As neoplasias mieloides com predisposição germinativa foram incluídas como uma nova entidade clínica pela Organização Mundial de Saúde em 2016. A predisposição genética para LMA associada a mutação germinativa do CEBPA é de herança autossômica dominante, sendo todas variantes germinativas do tipo frameshift e na porção N-terminal. A detecção de neoplasia mieloide com predisposição germinativa é crucial visto as implicações relacionadas ao tratamento quimioterápico, seleção de doador para Transplante de Medula Óssea (TMO), seguimento clínico e aconselhamento genético. Neste trabalho, descrevemos uma nova variante germinativa em CEBPA em uma família com LMA com predisposição germinativa.
Materiais e métodosFoi realizada análise retrospectiva de dados clínicos. Amostra de medula óssea da paciente foi submetida a sequenciamento de exoma diante do histórico familiar de LMA. Os parentes foram submetidos a sequenciamento por Sanger para detecção da variante germinativa encontrada.
ResultadosMenina, 6 anos, há 1 semana com pancitopenia e visualização de blastos em sangue periférico. Foi realizado mielograma que evidenciou 67% de blastos e análise imunofenotíca que confirmou o diagnóstico de LMA. Diante do histórico familiar de cinco parentes por parte de mãe falecidos por LMA, foi realizado exoma da paciente, com identificação de duas variantes patogênicas: 1) NM_004364.4, c.354_355dup (p.Val119Alafs*42), no gene CEBPA, em heterozigose (Zigosidade: 45%) e 2) NM_004364.4, c.934_936dup (p.Gln312sup) no gene CEBPA (exon 1), em heterozigose (Zigosidade: 38%). Amostras de saliva coletadas da mãe, irmã e dois tios maternos foram submetidas ao sequenciamento por Sanger, sendo identificada a variante NM_004364.4, c.354_355dup (p.Val119Alafs*42) em heterozigose em todos os familiares. A paciente foi tratada com quimioterapia convencional, atingindo Remissão Completa (RC) com doença residual mínima (DRM) por citometria de fluxo negativa após a primeira consolidação, sendo optado por seguimento clínico.
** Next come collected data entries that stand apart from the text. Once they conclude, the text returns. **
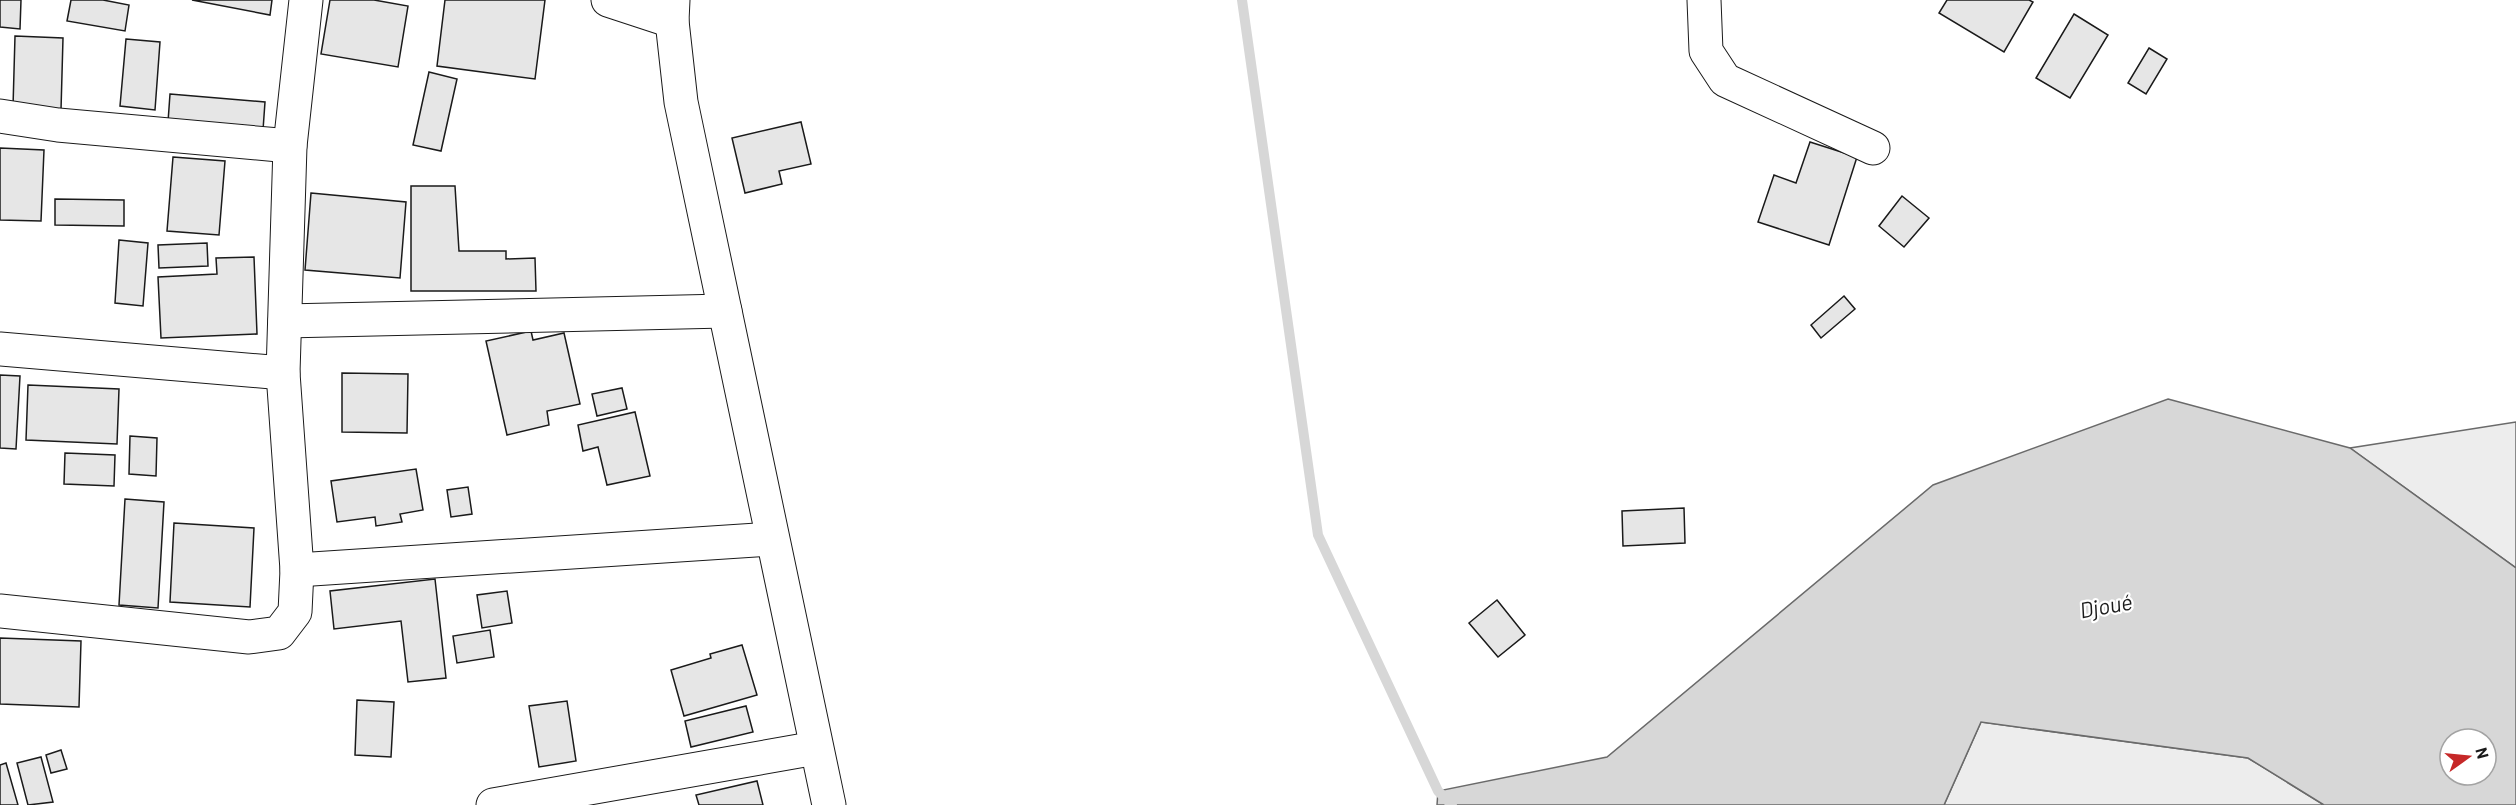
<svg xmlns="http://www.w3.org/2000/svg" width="2516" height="805" font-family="Barlow,sans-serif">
  <rect width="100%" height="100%" fill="#fff"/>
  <g fill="#ededed" stroke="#6a6a6a" stroke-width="1.5">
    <path d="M2516,422V568L2350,448Z"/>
    <path d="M1981,722L2248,758L2324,805H1944Z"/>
  </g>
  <path fill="#d7d7d7" stroke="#6a6a6a" stroke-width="1.5" fill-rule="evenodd" d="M2168,399L2350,448L2516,568V805H2324L2248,758L1981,722L1944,805H1437L1438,791L1607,757L1933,485ZM2450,739H2486V775H2450Z"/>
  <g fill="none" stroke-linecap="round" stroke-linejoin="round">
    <path stroke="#d7d7d7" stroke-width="10" d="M1242,0L1318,535L1438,791L1452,805"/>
  </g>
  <g fill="#e6e6e6" stroke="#1a1a1a" stroke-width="1.5">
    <path d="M0,0H21L20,29L0,27Z"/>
    <path d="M71,0H103L129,5L125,31L67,21Z"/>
    <path d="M192,0H272L270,15Z"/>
    <path d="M330,0H374L408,6L398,67L321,54Z"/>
    <path d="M445,0H545L535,79L437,66Z"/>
    <path d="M1947,0H2029L2033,2L2004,52L1939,13Z"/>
    <path d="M2074,14L2108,35L2070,98L2036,78Z"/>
    <path d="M15,36L63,38L61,110L13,107Z"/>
    <path d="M126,39L160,42L155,110L120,106Z"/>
    <path d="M2149,48L2167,59L2146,94L2128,83Z"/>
    <path d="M429,72L457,79L441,151L413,145Z"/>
    <path d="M170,94L265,102L263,130L168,122Z"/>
    <path d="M801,122L811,164L779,171L782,184L745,193L732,138Z"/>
    <path d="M1810,142L1857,157L1829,245L1758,222L1774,175L1796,183Z"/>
    <path d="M0,148L44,150L41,221L0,220Z"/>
    <path d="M173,157L225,161L219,235L167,231Z"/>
    <path d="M411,186H455L459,251H506V259L535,258L536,291H411Z"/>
    <path d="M311,193L406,202L400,278L305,270Z"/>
    <path d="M1902,196L1929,218L1904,247L1879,226Z"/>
    <path d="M55,199L124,200V226L55,225Z"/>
    <path d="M119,240L148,243L143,306L115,303Z"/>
    <path d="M207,243L208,266L159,268L158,245Z"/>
    <path d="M254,257L257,334L161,338L158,277L217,274L216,258Z"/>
    <path d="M1844,296L1855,309L1821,338L1811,325Z"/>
    <path d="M531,331L533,340L564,333L580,404L547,411L549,425L507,435L486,341Z"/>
    <path d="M342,373L408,374L407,433L342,432Z"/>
    <path d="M0,375L20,376L16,449L0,448Z"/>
    <path d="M28,385L119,389L117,444L26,440Z"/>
    <path d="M622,388L627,409L597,416L592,394Z"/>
    <path d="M635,412L650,476L607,485L598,447L583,451L578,425Z"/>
    <path d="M130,436L157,438L156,476L129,474Z"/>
    <path d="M65,453L115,455L114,486L64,484Z"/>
    <path d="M416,469L423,510L400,514L402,522L376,526L375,517L337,522L331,481Z"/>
    <path d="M468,487L472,514L451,517L447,490Z"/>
    <path d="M125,499L164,502L158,608L119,605Z"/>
    <path d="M1684,508L1685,543L1623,546L1622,511Z"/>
    <path d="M174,523L254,528L250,607L170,602Z"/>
    <path d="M435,579L446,678L408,682L401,621L334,629L330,591Z"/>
    <path d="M507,591L512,623L482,628L477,595Z"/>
    <path d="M1497,600L1525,635L1498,657L1469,623Z"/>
    <path d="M490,630L494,657L457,663L453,636Z"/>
    <path d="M0,638L81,641L79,707L0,704Z"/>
    <path d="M742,645L757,695L684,716L671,670L711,658L710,654Z"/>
    <path d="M357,700L394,702L391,757L355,755Z"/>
    <path d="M567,701L576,761L539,767L529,706Z"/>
    <path d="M746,706L753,732L691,747L685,721Z"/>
    <path d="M61,750L67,769L51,773L46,755Z"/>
    <path d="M41,757L53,802L28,805L17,763Z"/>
    <path d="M6,763L18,805H0V765Z"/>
    <path d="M757,781L763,805H699L696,795Z"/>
  </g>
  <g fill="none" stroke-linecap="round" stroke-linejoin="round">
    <g stroke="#1a1a1a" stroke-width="35">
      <g id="street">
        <path d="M608,0L672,21"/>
        <path d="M673,0L672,21L681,102L829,805"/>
        <path d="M1704,0L1706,51L1725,80L1873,148"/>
        <path d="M0,116L58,125L290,146"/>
        <path d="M285,321L725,311"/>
        <path d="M0,349L283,373"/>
        <path d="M297,570L771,539"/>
        <path d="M0,611L249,637L279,633L295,612L297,570L283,373L290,146L306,0"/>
        <path d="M493,805L816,748"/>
      </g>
    </g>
    <use href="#street" stroke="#fff" stroke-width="33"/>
  </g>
  <g text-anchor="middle" stroke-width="4.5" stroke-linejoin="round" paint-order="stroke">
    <g font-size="22" font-style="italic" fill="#1a1a1a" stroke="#fff">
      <text transform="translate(2106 606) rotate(-10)" y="8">Djoué</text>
    </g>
  </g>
  <g transform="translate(2468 757) rotate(75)"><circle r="28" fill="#ffffff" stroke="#a3a3a3" stroke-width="1.5"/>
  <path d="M0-4.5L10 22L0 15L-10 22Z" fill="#c62828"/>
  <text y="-9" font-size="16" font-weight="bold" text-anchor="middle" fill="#1a1a1a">N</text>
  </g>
</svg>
DiscussãoAmaioria das LMAs ocorre de forma esporádica; contudo, estimativas atuais sugerem que até 13% das LMAs possuem predisposição germinativa, com destaque para mutações envolvendo os genes DDX41 e RUNX1. LMA com mutação germinativa em CEBPA é uma doença rara. Dados da maior coorte descrita, englobando dados clínicos de 10 famílias, demonstram que os indivíduos afetados possuem uma alta taxa de evolução para LMA, superior a 50% em 10 anos, resposta favorável à quimioterapia convencional, com sobrevida global em 10 anos maior que 60%, inclusive nos casos de recaída, cuja mediana de sobrevida global foi de 8 anos. O caso demonstrado apresentou RC e DRM negativa após tratamento convencional, corroborando o prognóstico favorável descrito na literatura. O TMO pode ser utilizado como tratamento de consolidação naqueles pacientes com DRM positiva ou com alto risco citogenético, sendo os melhores resultados obtidos com doadores alogênicos aparentados compatíveis 10/10. Apesar do TMO não ser considerado parte do tratamento de primeira linha nesta paciente, o sequenciamento dos familiares foi determinante, visto que a irmã, apesar de ser HLA idêntica, possui a mesma variante em heterozigose e, portanto, não é elegível como potencial doador.
ConclusãoEm resumo, este caso reporta uma mutação germinativa ainda não descrita na literatura e exemplifica que a identificação de variantes germinativas é essencial para a condução terapêutica de LMAs.